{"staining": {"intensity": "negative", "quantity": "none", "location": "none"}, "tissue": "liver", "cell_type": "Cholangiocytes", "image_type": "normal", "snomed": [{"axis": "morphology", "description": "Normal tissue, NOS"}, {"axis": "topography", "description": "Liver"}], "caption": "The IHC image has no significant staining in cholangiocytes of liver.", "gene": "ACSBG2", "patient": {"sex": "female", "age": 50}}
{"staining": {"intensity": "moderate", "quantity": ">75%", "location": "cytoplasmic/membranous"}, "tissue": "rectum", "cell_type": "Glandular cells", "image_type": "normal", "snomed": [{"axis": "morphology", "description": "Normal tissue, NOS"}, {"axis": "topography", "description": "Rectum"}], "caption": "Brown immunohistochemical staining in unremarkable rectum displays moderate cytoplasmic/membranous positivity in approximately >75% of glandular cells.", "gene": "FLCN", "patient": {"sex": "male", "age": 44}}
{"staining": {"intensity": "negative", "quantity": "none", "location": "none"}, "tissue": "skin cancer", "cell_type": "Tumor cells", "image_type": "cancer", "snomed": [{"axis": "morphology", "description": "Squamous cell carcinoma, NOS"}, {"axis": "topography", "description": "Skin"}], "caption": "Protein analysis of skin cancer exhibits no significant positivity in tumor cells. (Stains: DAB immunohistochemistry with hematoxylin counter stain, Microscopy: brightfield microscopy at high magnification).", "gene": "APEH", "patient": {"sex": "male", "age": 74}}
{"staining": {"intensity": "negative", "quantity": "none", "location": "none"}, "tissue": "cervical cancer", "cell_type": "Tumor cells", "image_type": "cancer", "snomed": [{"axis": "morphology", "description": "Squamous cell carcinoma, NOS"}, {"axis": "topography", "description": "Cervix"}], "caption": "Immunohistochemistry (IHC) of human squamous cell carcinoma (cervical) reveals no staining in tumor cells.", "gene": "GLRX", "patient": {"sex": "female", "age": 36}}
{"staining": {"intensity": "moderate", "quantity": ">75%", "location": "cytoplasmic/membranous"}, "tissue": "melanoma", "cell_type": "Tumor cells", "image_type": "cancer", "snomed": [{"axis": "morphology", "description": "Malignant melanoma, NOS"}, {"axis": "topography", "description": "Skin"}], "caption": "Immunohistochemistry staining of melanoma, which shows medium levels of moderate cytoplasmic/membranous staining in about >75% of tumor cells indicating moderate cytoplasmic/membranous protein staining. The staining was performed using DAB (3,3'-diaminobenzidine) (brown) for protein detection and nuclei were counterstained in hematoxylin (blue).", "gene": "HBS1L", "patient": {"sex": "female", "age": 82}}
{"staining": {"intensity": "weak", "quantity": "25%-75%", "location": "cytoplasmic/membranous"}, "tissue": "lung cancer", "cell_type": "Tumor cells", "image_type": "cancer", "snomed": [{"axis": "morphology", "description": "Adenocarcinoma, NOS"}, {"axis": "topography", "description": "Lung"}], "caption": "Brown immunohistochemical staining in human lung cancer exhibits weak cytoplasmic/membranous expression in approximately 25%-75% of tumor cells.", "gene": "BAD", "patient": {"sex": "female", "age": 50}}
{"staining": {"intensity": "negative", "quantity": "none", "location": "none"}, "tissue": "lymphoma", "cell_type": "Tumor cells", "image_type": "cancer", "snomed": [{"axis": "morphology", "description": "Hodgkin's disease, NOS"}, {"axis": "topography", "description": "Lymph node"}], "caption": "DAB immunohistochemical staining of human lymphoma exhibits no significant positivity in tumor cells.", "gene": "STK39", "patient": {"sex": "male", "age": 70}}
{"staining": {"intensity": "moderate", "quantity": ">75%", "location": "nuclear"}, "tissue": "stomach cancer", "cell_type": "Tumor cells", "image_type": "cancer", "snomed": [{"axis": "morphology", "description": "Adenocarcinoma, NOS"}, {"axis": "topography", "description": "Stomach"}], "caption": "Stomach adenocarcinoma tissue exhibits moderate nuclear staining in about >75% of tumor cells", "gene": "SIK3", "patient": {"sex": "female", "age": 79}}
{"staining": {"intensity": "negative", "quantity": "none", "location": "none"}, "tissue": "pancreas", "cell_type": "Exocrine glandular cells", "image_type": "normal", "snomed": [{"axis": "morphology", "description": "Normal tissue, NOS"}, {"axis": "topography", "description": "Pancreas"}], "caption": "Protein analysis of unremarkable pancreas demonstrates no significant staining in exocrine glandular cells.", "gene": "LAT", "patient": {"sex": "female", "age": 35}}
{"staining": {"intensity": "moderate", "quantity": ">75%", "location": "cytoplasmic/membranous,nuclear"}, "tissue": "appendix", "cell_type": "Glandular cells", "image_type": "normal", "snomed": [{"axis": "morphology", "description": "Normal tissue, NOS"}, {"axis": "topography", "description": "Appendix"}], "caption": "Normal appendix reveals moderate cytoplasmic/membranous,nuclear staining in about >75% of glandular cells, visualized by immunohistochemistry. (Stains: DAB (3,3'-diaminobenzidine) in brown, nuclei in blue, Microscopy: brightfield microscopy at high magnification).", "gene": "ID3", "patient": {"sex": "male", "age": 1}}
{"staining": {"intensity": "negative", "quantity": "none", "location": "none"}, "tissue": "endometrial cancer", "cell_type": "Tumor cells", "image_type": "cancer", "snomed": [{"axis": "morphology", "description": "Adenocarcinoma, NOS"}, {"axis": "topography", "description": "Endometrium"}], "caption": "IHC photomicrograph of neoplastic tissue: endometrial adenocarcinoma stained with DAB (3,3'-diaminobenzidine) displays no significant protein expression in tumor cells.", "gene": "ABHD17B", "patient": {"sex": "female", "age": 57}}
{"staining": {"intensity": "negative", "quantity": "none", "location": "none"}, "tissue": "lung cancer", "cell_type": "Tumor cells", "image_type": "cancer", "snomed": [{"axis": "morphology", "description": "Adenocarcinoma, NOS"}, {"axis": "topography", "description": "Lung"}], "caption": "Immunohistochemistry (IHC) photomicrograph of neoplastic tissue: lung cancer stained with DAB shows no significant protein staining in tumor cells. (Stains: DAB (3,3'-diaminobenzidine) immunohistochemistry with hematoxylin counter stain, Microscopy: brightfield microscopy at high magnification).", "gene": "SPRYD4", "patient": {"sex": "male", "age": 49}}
------------------------
Work required –
Please return every line from the first one in the records above down to the line containing "analysis of skin", including both, exactly as written and nothing more.

Task result –
{"staining": {"intensity": "negative", "quantity": "none", "location": "none"}, "tissue": "liver", "cell_type": "Cholangiocytes", "image_type": "normal", "snomed": [{"axis": "morphology", "description": "Normal tissue, NOS"}, {"axis": "topography", "description": "Liver"}], "caption": "The IHC image has no significant staining in cholangiocytes of liver.", "gene": "ACSBG2", "patient": {"sex": "female", "age": 50}}
{"staining": {"intensity": "moderate", "quantity": ">75%", "location": "cytoplasmic/membranous"}, "tissue": "rectum", "cell_type": "Glandular cells", "image_type": "normal", "snomed": [{"axis": "morphology", "description": "Normal tissue, NOS"}, {"axis": "topography", "description": "Rectum"}], "caption": "Brown immunohistochemical staining in unremarkable rectum displays moderate cytoplasmic/membranous positivity in approximately >75% of glandular cells.", "gene": "FLCN", "patient": {"sex": "male", "age": 44}}
{"staining": {"intensity": "negative", "quantity": "none", "location": "none"}, "tissue": "skin cancer", "cell_type": "Tumor cells", "image_type": "cancer", "snomed": [{"axis": "morphology", "description": "Squamous cell carcinoma, NOS"}, {"axis": "topography", "description": "Skin"}], "caption": "Protein analysis of skin cancer exhibits no significant positivity in tumor cells. (Stains: DAB immunohistochemistry with hematoxylin counter stain, Microscopy: brightfield microscopy at high magnification).", "gene": "APEH", "patient": {"sex": "male", "age": 74}}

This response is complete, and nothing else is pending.